▸ TRY IT
Whenever a line in the records below contains "lines", pick it out.

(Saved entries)
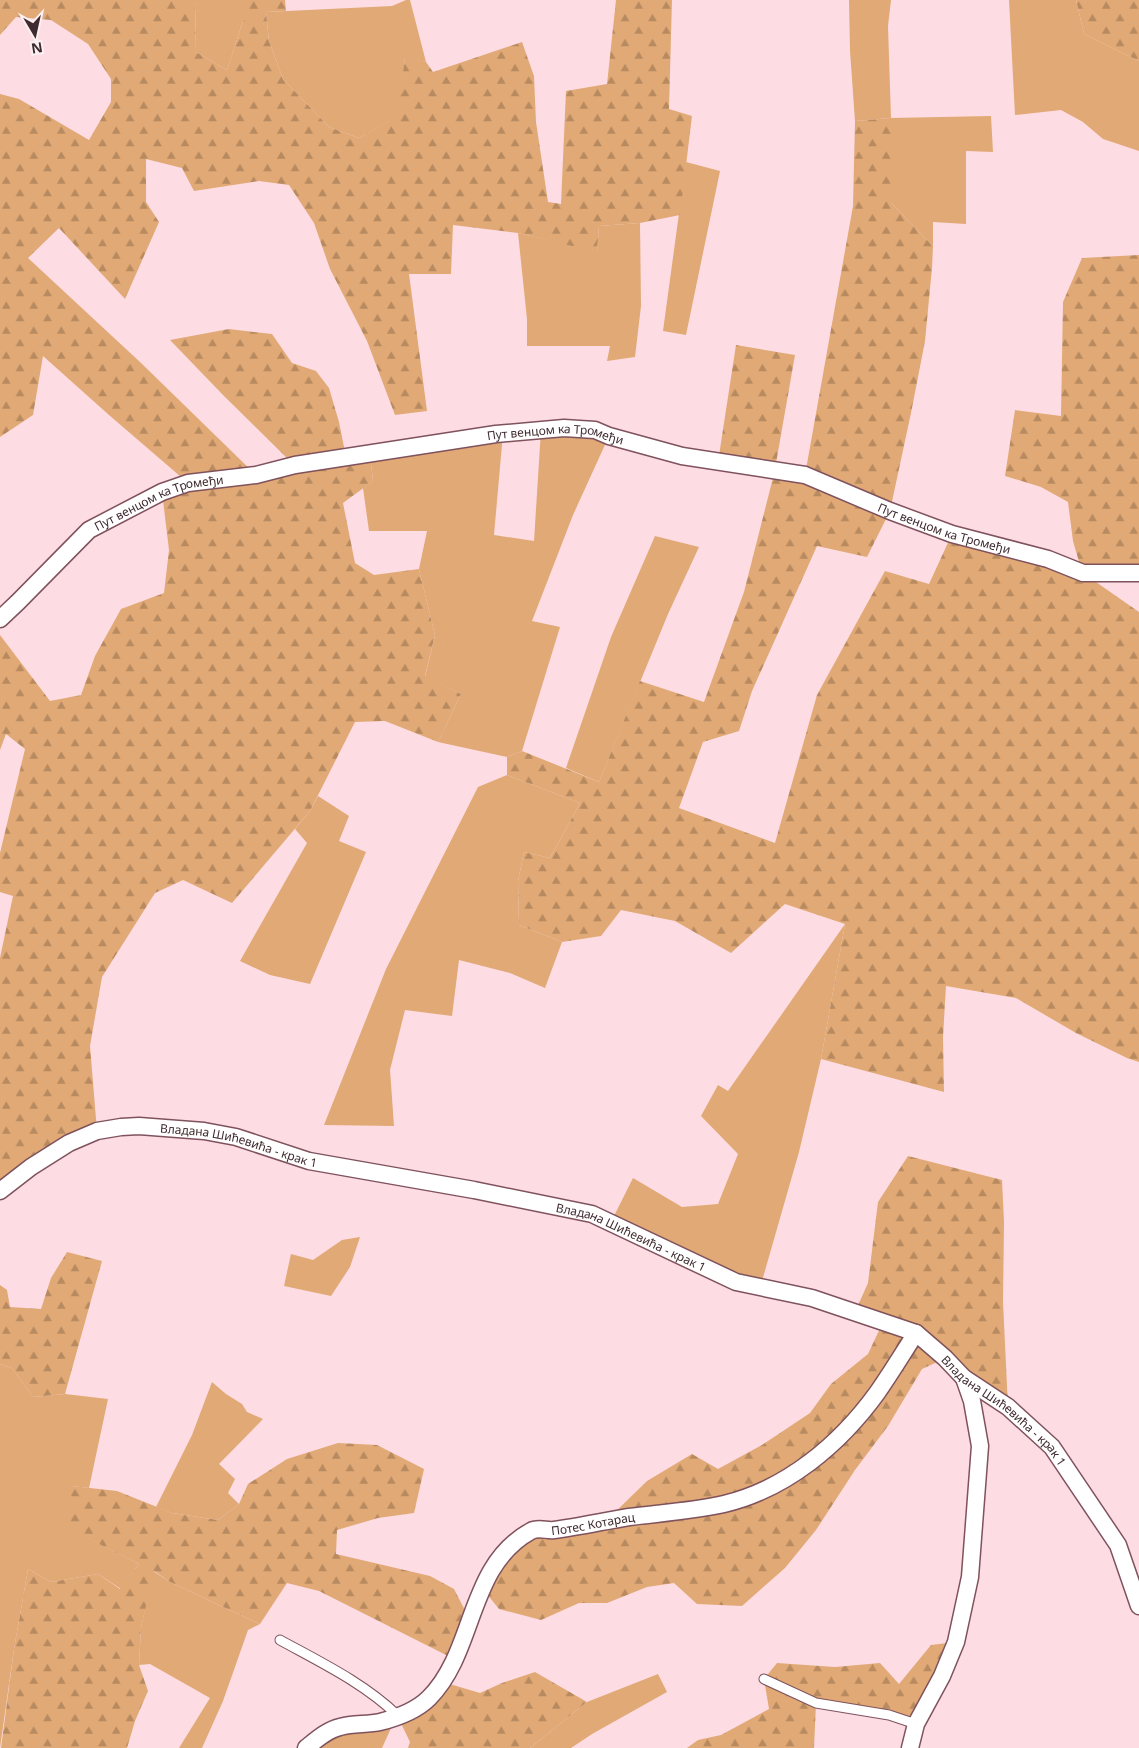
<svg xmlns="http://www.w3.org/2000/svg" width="1139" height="1748" font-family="'Noto Sans',sans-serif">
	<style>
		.grass { fill: #e1a975 }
		.forest { fill: url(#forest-firs) }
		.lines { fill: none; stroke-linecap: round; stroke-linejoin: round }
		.service-casing { stroke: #7f525d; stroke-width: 11 }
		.minor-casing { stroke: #7f525d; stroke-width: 19 }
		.service { stroke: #fff; stroke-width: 9 }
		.minor { stroke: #fff; stroke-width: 16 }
		.labels { text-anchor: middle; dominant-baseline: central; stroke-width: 5; stroke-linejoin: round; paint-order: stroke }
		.street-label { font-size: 12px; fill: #3e2a2f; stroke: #fbf0f2 }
	</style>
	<defs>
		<pattern id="forest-firs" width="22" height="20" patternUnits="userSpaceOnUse" patternTransform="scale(1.25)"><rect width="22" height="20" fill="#e1a975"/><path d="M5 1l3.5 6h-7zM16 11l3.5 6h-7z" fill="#b88a60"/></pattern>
	</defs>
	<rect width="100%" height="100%" fill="#fddce3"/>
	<g class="grass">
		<polygon points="195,0 244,0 244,18 227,70 196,52"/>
		<polygon points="406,0 410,0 426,62 405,58 398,116 359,138 329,127 283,79 269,41 266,12 392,6"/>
		<polygon points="849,0 891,0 888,26 891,118 991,116 993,152 966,151 966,224 933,222 933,246 891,203 891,118 855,121 850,51"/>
		<polygon points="1009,0 1076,0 1084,34 1139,61 1139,151 1103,139 1083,122 1061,110 1015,115"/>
		<polygon points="686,162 720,171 686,335 663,331"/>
		<polygon points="640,223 641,306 635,357 607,361 610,346 527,346 527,319 518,233 597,251 599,226"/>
		<polygon points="541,430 609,436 573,515 532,621 560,627 522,751 507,757 438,742 461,694 425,677 435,635 419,569 427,531 369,531 363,488 373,481 370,454 503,433 494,535 534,541"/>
		<polygon points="655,536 699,547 668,614 599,782 566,768 611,637"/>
		<polygon points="507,775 580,803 550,858 524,852 518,881 519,925 562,942 545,988 510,973 459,960 452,1016 405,1010 390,1070 394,1126 324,1125 386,969 478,787"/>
		<polygon points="318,796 349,816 339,841 366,852 310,984 270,975 240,961 307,843 295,829 310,811"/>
		<polygon points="845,924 821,1059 799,1152 760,1288 610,1224 633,1178 682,1207 718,1204 738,1154 701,1116 718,1085 728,1091"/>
		<polygon points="360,1237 350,1267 331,1296 284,1286 291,1254 313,1260 342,1240"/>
		<polygon points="0,1364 12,1368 33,1397 65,1394 108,1399 89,1488 72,1486 82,1535 139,1564 121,1589 98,1574 51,1582 28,1569 14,1649 0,1748"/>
		<polygon points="212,1382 226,1394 242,1404 247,1412 263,1419 219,1464 235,1479 228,1493 239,1504 218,1520 172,1513 156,1507 192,1435"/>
		<polygon points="153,1571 170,1582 260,1624 248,1630 223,1701 202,1748 179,1748 210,1698 150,1664 139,1665 141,1628"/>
		<polygon points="658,1674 667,1692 592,1734 571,1748 530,1748 587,1702"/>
		<polygon points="397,1715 382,1748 308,1748 319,1738"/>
	</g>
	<g class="forest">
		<polygon points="0,0 195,0 196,52 227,70 244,18 244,0 285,0 286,11 266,12 269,41 283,79 329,127 359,138 397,116 405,57 426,62 433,72 522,42 534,76 536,122 548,202 561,204 566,91 607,84 616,0 672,0 669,109 692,116 680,215 640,223 599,226 597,252 518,233 453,225 451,274 409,274 427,411 395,415 367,341 330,269 314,223 289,185 259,181 194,191 182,168 146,159 146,202 159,222 125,299 59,228 28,258 140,362 256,475 294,465 224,396 170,340 229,329 272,334 292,363 316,371 329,388 339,422 346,457 370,454 373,481 343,503 355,563 374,575 419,569 435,635 425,676 461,694 438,742 385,721 355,722 310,811 232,903 183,880 155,893 102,977 90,1046 97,1131 0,1191 0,958 13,896 0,892 0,853 25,749 6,734 0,750 0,635 50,701 81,695 95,656 121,609 164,593 169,550 162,492 188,483 109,415 43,356 33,415 0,437 0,94 19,99 89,140 111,102 111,79 88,44 51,20 16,17 0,35"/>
		<polygon points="1076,0 1139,0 1139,61 1084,34"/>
		<polygon points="891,118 891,203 933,246 932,268 925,341 911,413 890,511 867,557 817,546 752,691 739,731 703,742 679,808 775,843 817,695 885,571 929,584 952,534 1082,572 1073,541 1068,502 1041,487 1005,476 1015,410 1061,416 1063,302 1082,258 1139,255 1139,573 1083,573 1139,612 1139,1062 1127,1058 1076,1033 1016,998 946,986 943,1037 944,1092 821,1059 845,924 785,904 731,953 675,921 621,910 601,936 562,942 519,925 518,881 524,852 550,858 580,803 507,775 507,757 522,751 599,782 640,681 704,702 744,592 775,470 718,462 736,345 795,355 775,469 805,475 853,206 855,121"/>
		<polygon points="908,1156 1002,1180 1004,1222 1003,1302 1008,1407 946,1358 922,1369 888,1426 855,1470 816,1530 785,1568 742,1606 697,1604 674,1583 647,1587 607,1603 579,1603 541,1620 499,1609 482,1588 520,1537 607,1520 647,1481 692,1454 718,1469 762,1445 810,1413 831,1384 868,1354 883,1322 855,1312 868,1283 878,1202"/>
		<polygon points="67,1252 102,1261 65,1394 33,1397 12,1368 0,1364 0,1285 7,1290 10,1307 41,1309 51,1278"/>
		<polygon points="338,1443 377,1445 424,1469 414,1513 378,1518 337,1530 336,1554 430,1576 454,1589 470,1620 454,1659 319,1591 287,1583 260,1624 170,1582 154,1571 141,1628 139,1665 148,1691 135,1721 127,1748 1,1748 14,1649 28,1569 51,1582 98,1574 120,1589 139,1564 81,1535 69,1520 72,1486 117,1491 172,1513 218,1520 239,1504 248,1484 287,1459"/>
		<polygon points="956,1642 916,1724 816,1703 814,1748 687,1748 698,1740 721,1735 769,1709 764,1679 777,1663 835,1667 880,1663 899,1684 931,1645"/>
		<polygon points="535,1672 587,1702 530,1748 408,1748 410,1742 397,1715 443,1682 480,1693 502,1683"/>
	</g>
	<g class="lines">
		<defs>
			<g id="service">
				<path d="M280 1640C320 1662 364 1683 397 1715"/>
				<polyline points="764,1679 816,1703 889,1715 916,1724"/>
			</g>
			<g id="minor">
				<path id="s1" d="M0 619 18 602 89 530 162 492 188 483 256 475 295 465 496 434 564 428 595 430 609 436 682 456 805 475 890 511 952 534 1048 559 1083 573H1139"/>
				<path id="s2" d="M0 1191 31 1167 69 1143 97 1131 121 1127 139 1126 204 1131 236 1137 309 1161 474 1190 592 1214 736 1282 812 1298 916 1333 945 1358 964 1378 1008 1407 1052 1447 1118 1545 1139 1606"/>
				<path id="s3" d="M306 1748C316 1740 327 1730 340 1727 353 1723 367 1725 380 1722 396 1718 417 1710 429 1698 476 1651 467 1566 531 1531 538 1527 547 1531 554 1530 579 1527 604 1521 629 1517 661 1513 693 1511 724 1504 787 1489 840 1444 877 1393 891 1373 903 1353 916 1333"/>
				<polyline points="910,1748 916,1724 942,1676 956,1642 970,1577 980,1446 972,1401 964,1378"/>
			</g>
		</defs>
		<use href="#service" class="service-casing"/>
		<use href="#minor" class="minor-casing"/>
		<use href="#service" class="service"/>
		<use href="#minor" class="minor"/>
	</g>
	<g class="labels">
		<g class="street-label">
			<text stroke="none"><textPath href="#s1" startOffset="608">Пут венцом ка Тромеђи</textPath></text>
			<text stroke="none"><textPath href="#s1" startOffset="202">Пут венцом ка Тромеђи</textPath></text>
			<text stroke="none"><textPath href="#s1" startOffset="1012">Пут венцом ка Тромеђи</textPath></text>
			<text stroke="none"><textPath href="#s2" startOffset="259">Владана Шићевића - крак 1</textPath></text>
			<text stroke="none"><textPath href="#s2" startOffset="664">Владана Шићевића - крак 1</textPath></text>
			<text stroke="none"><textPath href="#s2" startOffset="1084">Владана Шићевића - крак 1</textPath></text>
			<text stroke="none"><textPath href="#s3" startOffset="398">Потес Котарац</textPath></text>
		</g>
	</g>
	<g transform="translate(35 35) rotate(171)" stroke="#fbf0f2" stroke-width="4" paint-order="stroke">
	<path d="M0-4L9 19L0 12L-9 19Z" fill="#3e2a2f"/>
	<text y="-8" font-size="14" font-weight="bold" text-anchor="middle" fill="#3e2a2f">N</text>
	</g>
</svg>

▸ SOLVED EXERCISE
		.lines { fill: none; stroke-linecap: round; stroke-linejoin: round }
	<g class="lines">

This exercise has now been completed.